"I still have Hope"
On 16 October, 2017 CPT had met with Honar Jasim Saleh: a writer, researcher, university teacher and civil society activist. He reported to CPT that since his involvement in the “No for Now” Campaign regarding the Kurdish Referendum vote, he and his family have received numerous death threats. In addition security, forces and other unnamed actors heavily monitor his family. Unknown persons have also told Mr Honar that he would either have to leave the country or he would be killed.
As a result of speaking against the government, in October 2016 Mr. Honar was fired from his job at the University. Although he is highly qualified, he still cannot find a regular job to provide for his family. “I have several certificates but cannot teach even in primary school. I believe it’s because I'm outspoken about the state of our government.” he said.
Mr Honar noticed an unknown vehicle following him to and from work after he was hired to teach a course in Soran, a town close to Khalifa where he lives. Honar had to quit his teaching job because he was afraid of being kidnapped. Before the referendum vote a BMW car carrying people wearing security uniforms stopped Mr. Honar on two different occasions. Because of Mr Honar’s role in the “No for Now” Campaign, his sister also was fired from her teaching job in Khalifan.
On September 25th, the day of the referendum, a group of people fired shots in the direction of his home.

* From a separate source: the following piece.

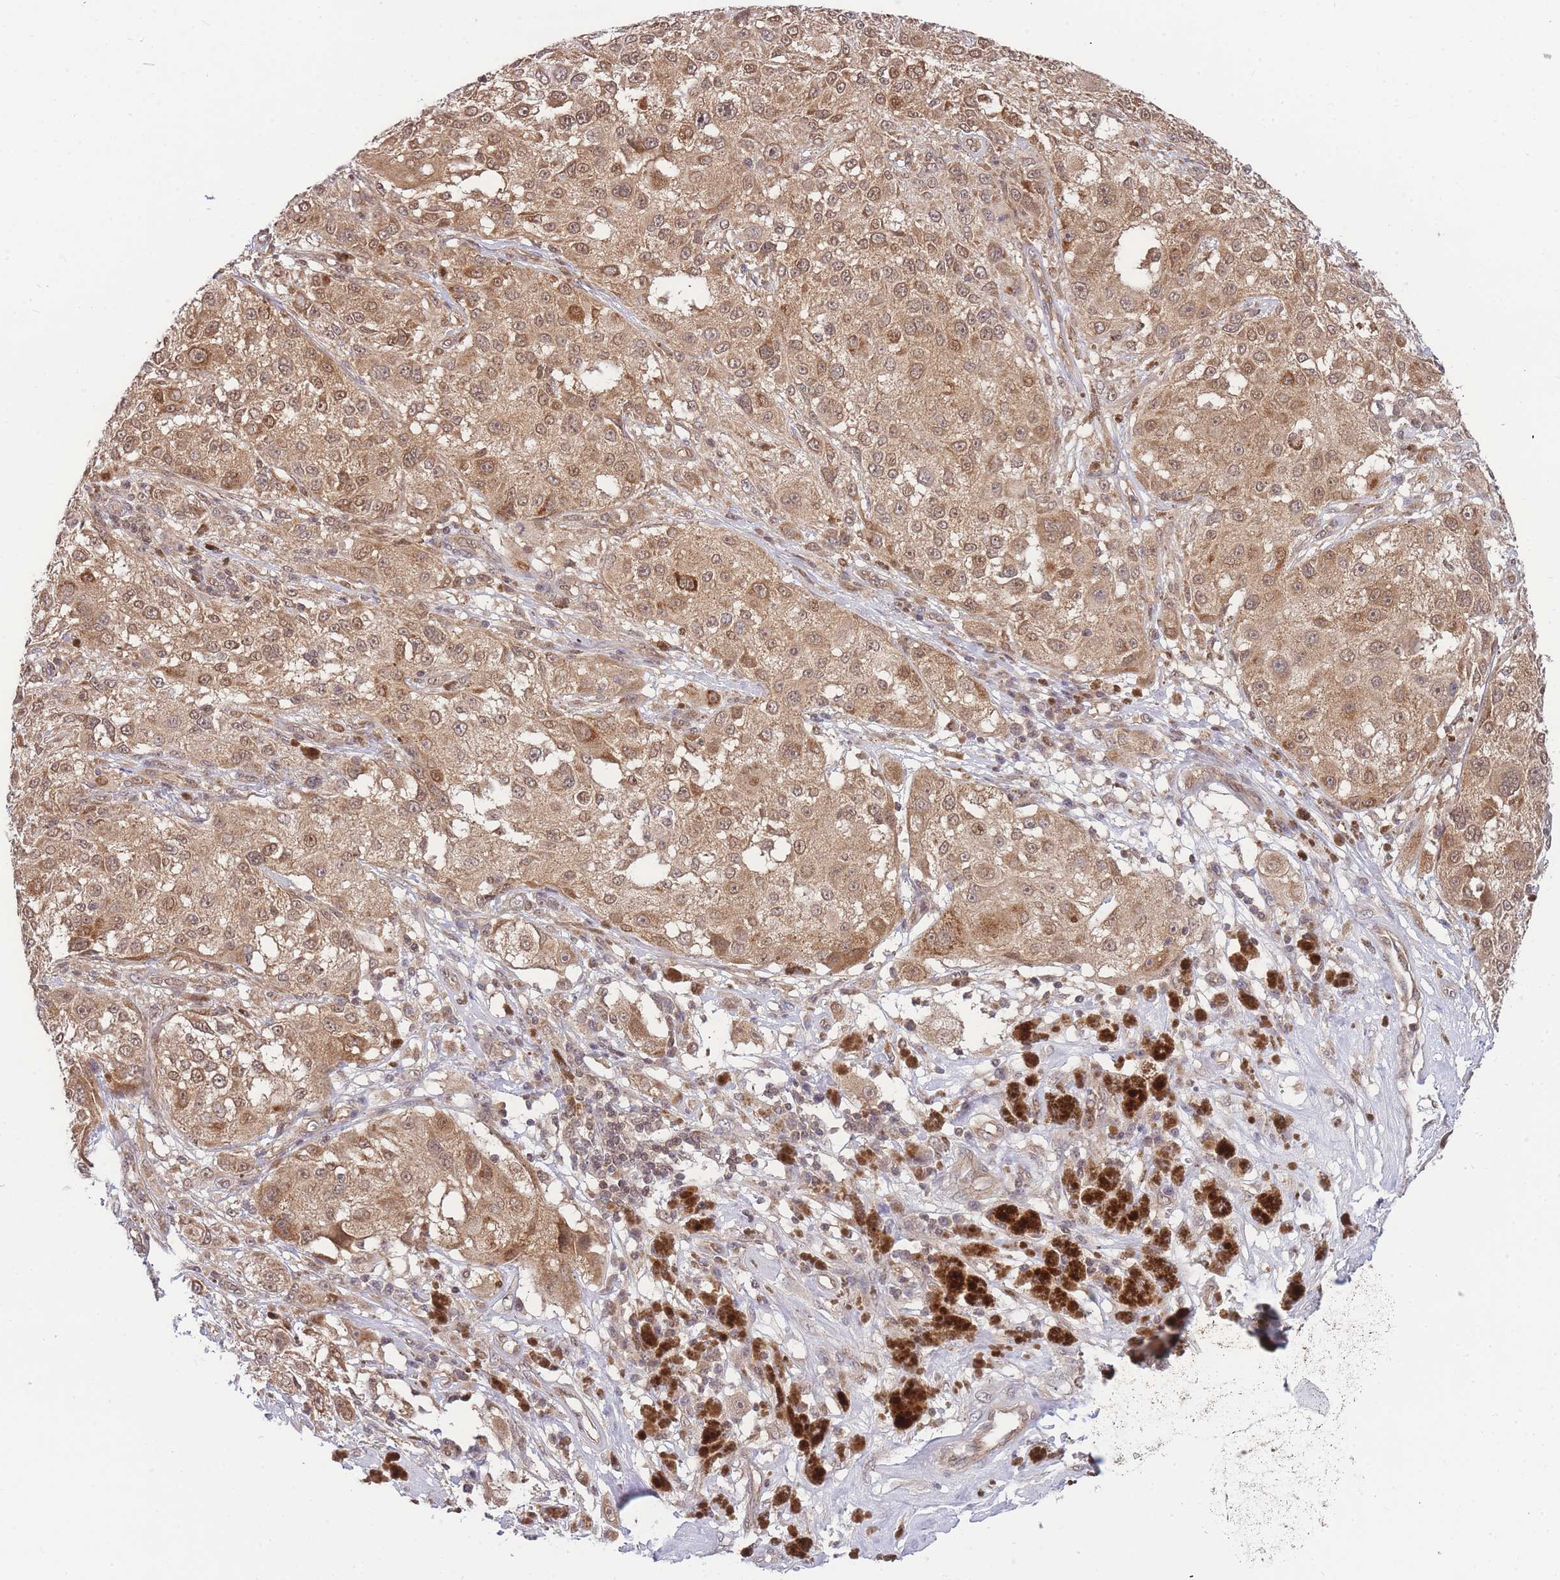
{"staining": {"intensity": "moderate", "quantity": ">75%", "location": "cytoplasmic/membranous,nuclear"}, "tissue": "melanoma", "cell_type": "Tumor cells", "image_type": "cancer", "snomed": [{"axis": "morphology", "description": "Necrosis, NOS"}, {"axis": "morphology", "description": "Malignant melanoma, NOS"}, {"axis": "topography", "description": "Skin"}], "caption": "Immunohistochemistry photomicrograph of neoplastic tissue: malignant melanoma stained using immunohistochemistry reveals medium levels of moderate protein expression localized specifically in the cytoplasmic/membranous and nuclear of tumor cells, appearing as a cytoplasmic/membranous and nuclear brown color.", "gene": "KIAA1191", "patient": {"sex": "female", "age": 87}}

The group left quickly, it was a very traumatising incident for him and his family.
After the referendum Mr. Honar, his family and other members of “No for Now” Campaign hoped the threats would decrease, however Mr. Honar and his family are still receiving threats on a regular basis.
Honar reported that the local political parties believed that his town of Khalifan would receive a lot of votes in favor of the referendum. “A high number of people voted “No”. They blame me for this and told me that I should pay for it,” he told CPT. “Several people are still following me and my family, they want to beat us and even kill us. It’s very difficult for me to leave my home,” he added.
Mr. Honar’s believes that because his family is well known and connected in the area is the only reason he is still alive.
Mr. Honar told CPT that due to political pressures the situation in Khalifan is extremely difficult for civil society activists to speak out. ”The freedom of speech is very limited here, It’s not a place for activists. It was my moral duty to do what I did, but during this situation activists are the ones paying the most. I still have hope but hope is not enough to live.”
Mr. Honar states that his family’s safety is most important to him. He is asking for protection against the threats they are receiving.